I’ve asked doctors millions of dumb questions (a specialty of mine), starting every interview with “I’m just a reporter, and forgive me if I embarrass myself, but could you explain…”

I stole all of this from Columbo. The legendary television detective mastered the art of asking seemingly dumb, apologetic questions…until the very end of the ninety-minute episode when he nailed the perp (usually played by William Shatner or Jack Cassidy).

All you’re really doing is asking questions that no one dares to ask because they’re all too scared to look stupid.

Example One: Amnesty

Every Democrat seems to be for this thing. And also a few Republicans.

Why? I mean, if it’s so great, why do we even need to declare it? From what I can tell, there seems to be absolutely no downside!
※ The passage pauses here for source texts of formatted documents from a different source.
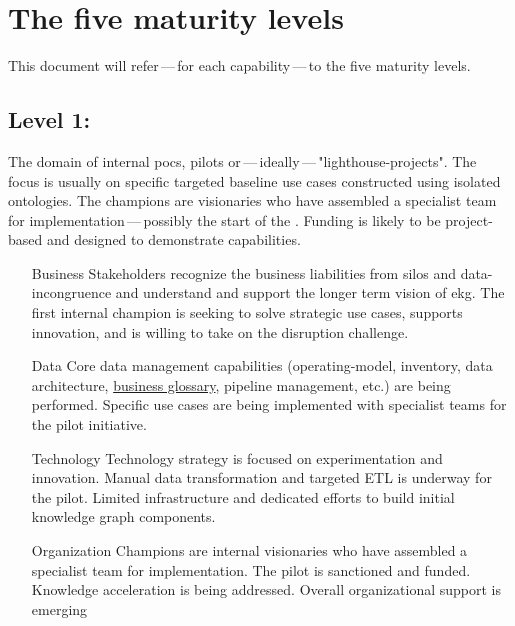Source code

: \section{The five maturity levels}\label{sec:the-five-maturity-levels}

This document will refer\,---\,for each capability\,---\,to the five maturity levels.

\subsection{Level 1: \ekgmmLevelOneLabel}

The domain of internal \glspl{poc}, pilots or\,---\,ideally\,---\,"\glspl{lighthouse-project}".
The focus is usually on specific targeted baseline use cases constructed using isolated ontologies.
The champions are visionaries who have assembled a specialist team for implementation\,---\,possibly the
start of the .
Funding is likely to be project-based and designed to demonstrate capabilities.

\begin{itemize}[leftmargin=1in,font=\bfseries]

    \item[Business]     Stakeholders recognize the business liabilities from silos and \gls{data-incongruence} and
                        understand and support the longer term vision of \gls{ekg}.
                        The first internal champion is seeking to solve strategic use cases, supports innovation,
                        and is willing to take on the disruption challenge.
    \item[Data]         Core data management capabilities (\gls{operating-model}, inventory, data architecture,
                        \hyperref[sec:ekg-mm-business-glossary]{business glossary}, pipeline management, etc.)
                        are being performed.
                        Specific use cases are being implemented with specialist teams for the pilot initiative.
    \item[Technology]   Technology strategy is focused on experimentation and innovation.
                        Manual data transformation and targeted ETL is underway for the pilot.
                        Limited infrastructure and dedicated efforts to build initial knowledge graph components.
    \item[Organization] Champions are internal visionaries who have assembled a specialist team for implementation.
                        The pilot is sanctioned and funded.
                        Knowledge acceleration is being addressed.
                        Overall organizational support is emerging
\end{itemize}

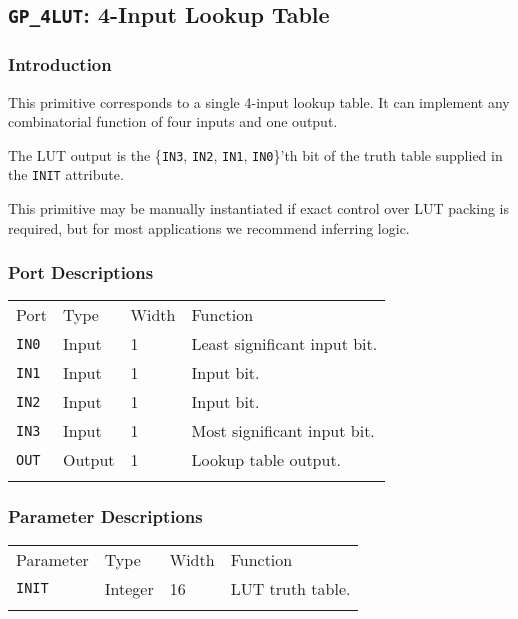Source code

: \documentclass[11pt]{article}
\newcommand{\tokenstyle}[1]{\texttt{#1}}
\newcommand{\whenstyle}[1]{{\fontseries{sb}\selectfont#1}}
\newcommand{\thinhline}{\Xhline{1\arrayrulewidth}}
\newcommand{\thickhline}{\Xhline{2.5\arrayrulewidth}}
\begin{document}

\pagebreak
\subsection{\tokenstyle{GP\_4LUT}: 4-Input Lookup Table}
\label{gp-4lut}

\subsubsection{Introduction}
This primitive corresponds to a single 4-input lookup table. It can implement any combinatorial function of four
inputs and one output.

The LUT output is the \{\tokenstyle{IN3}, \tokenstyle{IN2}, \tokenstyle{IN1}, \tokenstyle{IN0}\}'th bit of the truth table supplied in the \tokenstyle{INIT} attribute.

This primitive may be manually instantiated if exact control over LUT packing is required, but for most applications we
recommend inferring logic.

\subsubsection{Port Descriptions}

\begin{tabularx}{\textwidth}{lllX}
\thinhline
\whenstyle{Port} & \whenstyle{Type} & \whenstyle{Width} & \whenstyle{Function} \\
\thickhline
\tokenstyle{IN0} & Input & 1 & Least significant input bit. \\
\thinhline
\tokenstyle{IN1} & Input & 1 & Input bit. \\
\thinhline
\tokenstyle{IN2} & Input & 1 & Input bit. \\
\thinhline
\tokenstyle{IN3} & Input & 1 & Most significant input bit. \\
\thinhline
\tokenstyle{OUT} & Output & 1 & Lookup table output. \\
\thinhline
\end{tabularx}

\subsubsection{Parameter Descriptions}

\begin{tabularx}{\textwidth}{lllX}
\thinhline
\whenstyle{Parameter} & \whenstyle{Type} & \whenstyle{Width} & \whenstyle{Function} \\
\thickhline
\tokenstyle{INIT} & Integer & 16 & LUT truth table. \\
\thinhline
\end{tabularx}
\end{document}
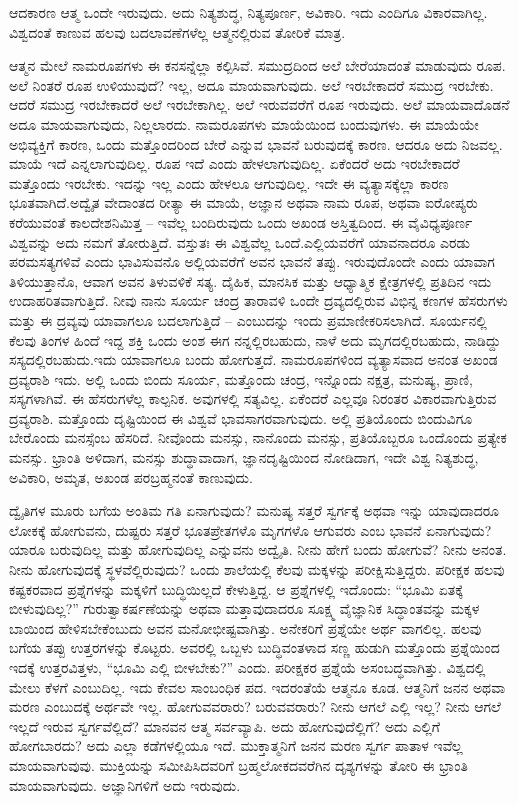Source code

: ಆದಕಾರಣ ಆತ್ಮ ಒಂದೇ ಇರುವುದು. ಅದು ನಿತ್ಯಶುದ್ಧ, ನಿತ್ಯಪೂರ್ಣ, ಅವಿಕಾರಿ. ಇದು ಎಂದಿಗೂ ವಿಕಾರವಾಗಿಲ್ಲ. ವಿಶ್ವದಂತೆ ಕಾಣುವ ಹಲವು ಬದಲಾವಣೆಗಳೆಲ್ಲ ಆತ್ಮನಲ್ಲಿರುವ ತೋರಿಕೆ ಮಾತ್ರ.

ಆತ್ಮನ ಮೇಲೆ ನಾಮರೂಪಗಳು ಈ ಕನಸನ್ನೆಲ್ಲಾ ಕಲ್ಪಿಸಿವೆ. ಸಮುದ್ರದಿಂದ ಅಲೆ ಬೇರೆಯಾದಂತೆ ಮಾಡುವುದು ರೂಪ. ಅಲೆ ನಿಂತರೆ ರೂಪ ಉಳಿಯುವುದೆ? ಇಲ್ಲ, ಅದೂ ಮಾಯವಾಗುವುದು. ಅಲೆ ಇರಬೇಕಾದರೆ ಸಮುದ್ರ ಇರಬೇಕು. ಆದರೆ ಸಮುದ್ರ ಇರಬೇಕಾದರೆ ಅಲೆ ಇರಬೇಕಾಗಿಲ್ಲ. ಅಲೆ ಇರುವವರೆಗೆ ರೂಪ ಇರುವುದು. ಅಲೆ ಮಾಯವಾದೊಡನೆ ಅದೂ ಮಾಯವಾಗುವುದು, ನಿಲ್ಲಲಾರದು. ನಾಮರೂಪಗಳು ಮಾಯೆಯಿಂದ ಬಂದುವುಗಳು. ಈ ಮಾಯೆಯೇ ಅಭಿವ್ಯಕ್ತಿಗೆ ಕಾರಣ, ಒಂದು ಮತ್ತೊಂದರಿಂದ ಬೇರೆ ಎನ್ನುವ ಭಾವನೆ ಬರುವುದಕ್ಕೆ ಕಾರಣ. ಆದರೂ ಅದು ನಿಜವಲ್ಲ. ಮಾಯೆ ಇದೆ ಎನ್ನಲಾಗುವುದಿಲ್ಲ. ರೂಪ ಇದೆ ಎಂದು ಹೇಳಲಾಗುವುದಿಲ್ಲ. ಏಕೆಂದರೆ ಅದು ಇರಬೇಕಾದರೆ ಮತ್ತೊಂದು ಇರಬೇಕು. ಇದನ್ನು ಇಲ್ಲ ಎಂದು ಹೇಳಲೂ ಆಗುವುದಿಲ್ಲ. ಇದೇ ಈ ವ್ಯತ್ಯಾಸಕ್ಕೆಲ್ಲಾ ಕಾರಣ ಭೂತವಾಗಿದೆ.ಅದ್ವೈತ ವೇದಾಂತದ ರೀತ್ಯಾ ಈ ಮಾಯೆ, ಅಜ್ಞಾನ ಅಥವಾ ನಾಮ ರೂಪ, ಅಥವಾ ಐರೋಪ್ಯರು ಕರೆಯುವಂತೆ ಕಾಲದೇಶನಿಮಿತ್ತ – ಇವೆಲ್ಲ ಬಂದಿರುವುದು ಒಂದು ಅಖಂಡ ಅಸ್ತಿತ್ವದಿಂದ. ಈ ವೈವಿಧ್ಯಪೂರ್ಣ ವಿಶ್ವವನ್ನು ಅದು ನಮಗೆ ತೋರುತ್ತಿದೆ. ವಸ್ತುತಃ ಈ ವಿಶ್ವವೆಲ್ಲ ಒಂದೆ.ಎಲ್ಲಿಯವರೆಗೆ ಯಾವನಾದರೂ ಎರಡು ಪರಮಸತ್ಯಗಳಿವೆ ಎಂದು ಭಾವಿಸುವನೊ ಅಲ್ಲಿಯವರೆಗೆ ಅವನ ಭಾವನೆ ತಪ್ಪು. ಇರುವುದೊಂದೇ ಎಂದು ಯಾವಾಗ ತಿಳಿಯುತ್ತಾನೊ, ಆವಾಗ ಅವನ ತಿಳುವಳಿಕೆ ಸತ್ಯ. ದೈಹಿಕ, ಮಾನಸಿಕ ಮತ್ತು ಆಧ್ಯಾತ್ಮಿಕ ಕ್ಷೇತ್ರಗಳಲ್ಲಿ ಪ್ರತಿದಿನ ಇದು ಉದಾಹರಿತವಾಗುತ್ತಿದೆ. ನೀವು ನಾನು ಸೂರ್ಯ ಚಂದ್ರ ತಾರಾವಳಿ ಒಂದೇ ದ್ರವ್ಯದಲ್ಲಿರುವ ವಿಭಿನ್ನ ಕಣಗಳ ಹೆಸರುಗಳು ಮತ್ತು ಈ ದ್ರವ್ಯವು ಯಾವಾಗಲೂ ಬದಲಾಗುತ್ತಿದೆ – ಎಂಬುದನ್ನು ಇಂದು ಪ್ರಮಾಣೀಕರಿಸಲಾಗಿದೆ. ಸೂರ್ಯನಲ್ಲಿ ಕೆಲವು ತಿಂಗಳ ಹಿಂದೆ ಇದ್ದ ಶಕ್ತಿ ಒಂದು ಅಂಶ ಈಗ ನನ್ನಲ್ಲಿರಬಹುದು, ನಾಳೆ ಅದು ಮೃಗದಲ್ಲಿರಬಹುದು, ನಾಡಿದ್ದು ಸಸ್ಯದಲ್ಲಿರಬಹುದು.ಇದು ಯಾವಾಗಲೂ ಬಂದು ಹೋಗುತ್ತದೆ. ನಾಮರೂಪಗಳಿಂದ ವ್ಯತ್ಯಾಸವಾದ ಅನಂತ ಅಖಂಡ ದ್ರವ್ಯರಾಶಿ ಇದು. ಅಲ್ಲಿ ಒಂದು ಬಿಂದು ಸೂರ್ಯ, ಮತ್ತೊಂದು ಚಂದ್ರ, ಇನ್ನೊಂದು ನಕ್ಷತ್ರ, ಮನುಷ್ಯ, ಪ್ರಾಣಿ, ಸಸ್ಯಗಳಾಗಿವೆ. ಈ ಹೆಸರುಗಳೆಲ್ಲ ಕಾಲ್ಪನಿಕ. ಅವುಗಳಲ್ಲಿ ಸತ್ಯವಿಲ್ಲ. ಏಕೆಂದರೆ ಎಲ್ಲವೂ ನಿರಂತರ ವಿಕಾರವಾಗುತ್ತಿರುವ ದ್ರವ್ಯರಾಶಿ. ಮತ್ತೊಂದು ದೃಷ್ಟಿಯಿಂದ ಈ ವಿಶ್ವವೆ ಭಾವಸಾಗರವಾಗುವುದು. ಅಲ್ಲಿ ಪ್ರತಿಯೊಂದು ಬಿಂದುವಿಗೂ ಬೇರೊಂದು ಮನಸ್ಸೆಂಬ ಹೆಸರಿದೆ. ನೀವೊಂದು ಮನಸ್ಸು, ನಾನೊಂದು ಮನಸ್ಸು, ಪ್ರತಿಯೊಬ್ಬರೂ ಒಂದೊಂದು ಪ್ರತ್ಯೇಕ ಮನಸ್ಸು. ಭ್ರಾಂತಿ ಅಳಿದಾಗ, ಮನಸ್ಸು ಶುದ್ಧಾವಾದಾಗ, ಜ್ಞಾನದೃಷ್ಟಿಯಿಂದ ನೋಡಿದಾಗ, ಇದೇ ವಿಶ್ವ ನಿತ್ಯಶುದ್ಧ, ಅವಿಕಾರಿ, ಅಮೃತ, ಅಖಂಡ ಪರಬ್ರಹ್ಮನಂತೆ ಕಾಣುವುದು.

ದ್ವೈತಿಗಳ ಮೂರು ಬಗೆಯ ಅಂತಿಮ ಗತಿ ಏನಾಗುವುದು? ಮನುಷ್ಯ ಸತ್ತರೆ ಸ್ವರ್ಗಕ್ಕೆ ಅಥವಾ ಇನ್ನು ಯಾವುದಾದರೂ ಲೋಕಕ್ಕೆ ಹೋಗುವನು, ದುಷ್ಟರು ಸತ್ತರೆ ಭೂತಪ್ರೇತಗಳೊ ಮೃಗಗಳೊ ಆಗುವರು ಎಂಬ ಭಾವನೆ ಏನಾಗುವುದು? ಯಾರೂ ಬರುವುದಿಲ್ಲ ಮತ್ತು ಹೋಗುವುದಿಲ್ಲ ಎನ್ನುವನು ಅದ್ವೈತಿ. ನೀನು ಹೇಗೆ ಬಂದು ಹೋಗುವೆ? ನೀನು ಅನಂತ. ನೀನು ಹೋಗುವುದಕ್ಕೆ ಸ್ಥಳವೆಲ್ಲಿರುವುದು? ಒಂದು ಶಾಲೆಯಲ್ಲಿ ಕೆಲವು ಮಕ್ಕಳನ್ನು ಪರೀಕ್ಷಿಸುತ್ತಿದ್ದರು. ಪರೀಕ್ಷಕ ಹಲವು ಕಷ್ಟಕರವಾದ ಪ್ರಶ್ನೆಗಳನ್ನು ಮಕ್ಕಳಿಗೆ ಬುದ್ಧಿಯಿಲ್ಲದೆ ಕೇಳುತ್ತಿದ್ದ. ಆ ಪ್ರಶ್ನೆಗಳಲ್ಲಿ ಇದೊಂದು: “ಭೂಮಿ ಏತಕ್ಕೆ ಬೀಳುವುದಿಲ್ಲ?” ಗುರುತ್ವಾಕರ್ಷಣೆಯನ್ನು ಅಥವಾ ಮತ್ತಾವುದಾದರೂ ಸೂಕ್ಷ್ಮ ವೈಜ್ಞಾನಿಕ ಸಿದ್ಧಾಂತವನ್ನು ಮಕ್ಕಳ ಬಾಯಿಂದ ಹೇಳಿಸಬೇಕೆಂಬುದು ಅವನ ಮನೋಭೀಷ್ಟವಾಗಿತ್ತು. ಅನೇಕರಿಗೆ ಪ್ರಶ್ನೆಯೇ ಅರ್ಥ ವಾಗಲಿಲ್ಲ. ಹಲವು ಬಗೆಯ ತಪ್ಪು ಉತ್ತರಗಳನ್ನು ಕೊಟ್ಟರು. ಅವರಲ್ಲಿ ಒಬ್ಬಳು ಬುದ್ಧಿವಂತಳಾದ ಸಣ್ಣ ಹುಡುಗಿ ಮತ್ತೊಂದು ಪ್ರಶ್ನೆಯಿಂದ ಇದಕ್ಕೆ ಉತ್ತರವಿತ್ತಳು, “ಭೂಮಿ ಎಲ್ಲಿ ಬೀಳಬೇಕು?” ಎಂದು. ಪರೀಕ್ಷಕರ ಪ್ರಶ್ನೆಯೆ ಅಸಂಬದ್ಧವಾಗಿತ್ತು. ವಿಶ್ವದಲ್ಲಿ ಮೇಲು ಕೆಳಗೆ ಎಂಬುದಿಲ್ಲ. ಇದು ಕೇವಲ ಸಾಂಬಂಧಿಕ ಪದ. ಇದರಂತೆಯೆ ಆತ್ಮನೂ ಕೂಡ. ಆತ್ಮನಿಗೆ ಜನನ ಅಥವಾ ಮರಣ ಎಂಬುದಕ್ಕೆ ಅರ್ಥವೇ ಇಲ್ಲ. ಹೋಗುವವರಾರು? ಬರುವವರಾರು? ನೀನು ಆಗಲೆ ಎಲ್ಲಿ ಇಲ್ಲ? ನೀನು ಆಗಲೆ ಇಲ್ಲದೆ ಇರುವ ಸ್ವರ್ಗವೆಲ್ಲಿದೆ? ಮಾನವನ ಆತ್ಮ ಸರ್ವವ್ಯಾಪಿ. ಅದು ಹೋಗುವುದೆಲ್ಲಿಗೆ? ಅದು ಎಲ್ಲಿಗೆ ಹೋಗಬಾರದು? ಅದು ಎಲ್ಲಾ ಕಡೆಗಳಲ್ಲಿಯೂ ಇದೆ. ಮುಕ್ತಾತ್ಮನಿಗೆ ಜನನ ಮರಣ ಸ್ವರ್ಗ ಪಾತಾಳ ಇವೆಲ್ಲ ಮಾಯವಾಗುವುವು. ಮುಕ್ತಿಯನ್ನು ಸಮೀಪಿಸಿದವರಿಗೆ ಬ್ರಹ್ಮಲೋಕದವರೆಗಿನ ದೃಶ್ಯಗಳನ್ನು ತೋರಿ ಈ ಭ್ರಾಂತಿ ಮಾಯವಾಗುವುದು. ಅಜ್ಞಾನಿಗಳಿಗೆ ಅದು ಇರುವುದು.

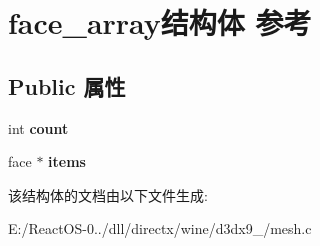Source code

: \hypertarget{structface__array}{}\section{face\+\_\+array结构体 参考}
\label{structface__array}
\subsection*{Public 属性}
\begin{DoxyCompactItemize}
\item 
\mbox{\label{structface__array_a51b6981c6fe5a2a0dee17b519ca7b4a1}} 
int {\bfseries count}
\item 
\mbox{\label{structface__array_a35cac44d2e57ad1522e2e203a7a013ff}} 
face $\ast$ {\bfseries items}
\end{DoxyCompactItemize}


该结构体的文档由以下文件生成\+:\begin{DoxyCompactItemize}
\item 
E\+:/\+React\+O\+S-\/0../dll/directx/wine/d3dx9\+\_/mesh.\+c\end{DoxyCompactItemize}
Pardon me for being stupid, but if amnesty is a good thing, then this “border” thing must be a bad thing. So, are borders a bad thing?

If borders aren’t a bad thing…then I’m confused. Because we’re saying it’s okay to come here illegally. Can you explain to me how you can have a border and not be against amnesty? The dumb question “Why do we have a border?” leads to the smarter debate over law and order. And often to fisticuffs and bail hearings.

Example Two: Birth Control

As I write this, activists are demanding that Fordham University pay for students’ condoms. A casual observer might say, “Why not? Students need condoms.” They sure do—to ensure we don’t make any more of these Fordham students. The problem is, Fordham is a Jesuit college, so it’s not exactly part of the school’s belief system. But more important, the activists are calling it a human right—yes, finally, condoms are a human right. You can laugh, or you can be inquisitive and ask them to explain their stance.

How are condoms a human right? If condoms are a human right that must be paid for by someone else, why not your food or clothing? Aren’t those two items more important than condoms?

What’s a human right? Is it something that you demand another human pays for? What if I, a Jesuit, do not want to pay for your condoms—isn’t that my human right?

Simple questions open doors to smart thoughts, and prevent your opponent from avoiding coherent explanations in favor of strident emotion.

And by the way, this technique works even better if you can do it in Columbo’s voice. Now there’s a man who never paid for someone else’s condoms.

Besides, if condoms really are a human right, wouldn’t Thomas Jefferson have included them in the Declaration of Independence? (Although I read that Ben Franklin might have tried.)